Extended Knowledge ; Grateful Dead for Lithuanian Basketball Team
In 1992, the Lithuanian basketball team wore Grateful Dead tie-dyed uniforms at the Barcelona Summer Olympics, where they won the bronze medal after defeating the Unified Team.
This story begins in the wake of the Soviet Union's dissolution and Lithuania's emergence as an independent nation. The newly free country faced the challenge of funding its 1992 Olympic aspirations. Sarunas Marciulionis, a Golden State Warriors star who led the fundraising effort for the basketball team, attended a Grateful Dead concert at The Palace of Auburn Hills in Detroit, Michigan. He met the Grateful Dead backstage and handed them a letter asking the band’s non-profit, The Rex Foundation, to consider donating to the Lithuanian basketball team. The band asked Marciulionis what made him think this would work. “They’re free-minded people. We had just become a free country. There was a freedom connection,” Marciulionis said. Later, the band agreed to donate $5,000 and a box of tie-dyed shirts, shorts, warm-up suits, and polo shirts designed by Greg Speirs.
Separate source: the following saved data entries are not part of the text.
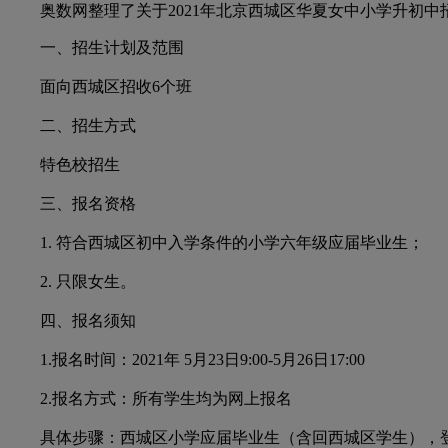
奥数网整理了关于2021年北京西城区华夏女中小学升初中
一、招生计划及范围
面向西城区招收6个班
二、招生方式
特色校招生
三、报名资格
1. 符合西城区初中入学条件的小学六年级应届毕业生；
2. 只限女生。
四、报名须知
1.报名时间：2021年 5月23日9:00-5月26日17:00
2.报名方式：所有学生均为网上报名
具体步骤：西城区小学应届毕业生（含回西城区学生），登录“北京市义务教育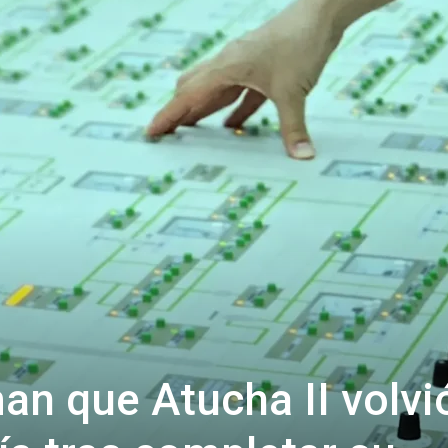
an que Atucha II volvi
“They’re free-minded people. We had just become a free country. There was a freedom connection,” Marciulionis said.
Grateful Dead guitarist Bob Weir once explained why the band chose to help the basketball team: “The Lithuanian basketball team, these aren’t homeless people. This isn’t a soup kitchen. But at the same time, here’s something that can do a lot of good for a lot of people. That whole country of Lithuania can have a spirit of national identity, and these people can go to the Olympics,” Weir said in a press conference in 1995.
The tie-dyed shirts became popular among Deadheads and quickly became an immediate classic, with 5,000 orders reported within the first 48 hours and 50,000 orders within the first week.